# Recycling with vinyl transfers



## Akimbo (Jul 9, 2010)

Hi everyone, sorry if this has already been asked but couldn't find it in the search. 

I've been using vinyl cutters and transfers for about a three years now and I'm looking to go more eco friendly with my little company. Rather than throwing the clear backing away from vinyl transfers all the time I was wondering if anyone knows if it is recyclable?

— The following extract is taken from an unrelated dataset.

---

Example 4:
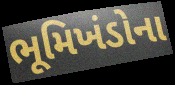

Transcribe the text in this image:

ભૂમિખંડોના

If not, does anyone have any ideas on ways to reuse this so that it doesn't just go to a landfill site? The only use I have found for it so far is removing cat hair from furniture lol.


----------



## Gecko Signs NT (Aug 3, 2012)

You could glue them together as a body wrap if you're so inclined! lol

Seriously, we've been doing vinyl for about the same amount of time and still haven't found a good use for them. I sometimes roll them up in a ball and let the cat play with them. Saves on cat toys.


----------



## rosemaryl (Jan 27, 2012)

Still pretty new to all of this, but in my classroom, we use them to hold down non-sticky heat press transfers. Things like plastisol transfers, inkjet transfers, and non-siser heat transfer vinyl that doesn't have the sticky carrier. Basically, we use it as heat transfer tape. Other than that, we haven't found a good use for it. I too would like to know if it is recyclable. I tell my students not to put it in recycling.


----------



## Akimbo (Jul 9, 2010)

My local council is really good with recycling waste, so I may see if they have some info for me. It would be a shame if there is nothing that can be done with it as I really wanted to push the eco friendly side for the business.

speaking of which, I've just ordered up a sample of a meter of this stuff since it advertised that it is environmentally friendly. Does anyone else have experience with this? I've asked for some info from them if they can provide. 

yolö - FlexCut Sticky coloured garment film / vinyl for fine cutting and fast weeding


----------



## pshawny (Feb 27, 2008)

You could build up a collection and then offer them up for free on Facebook. I think the craft cutter community might have a use for them as carrier sheets.


----------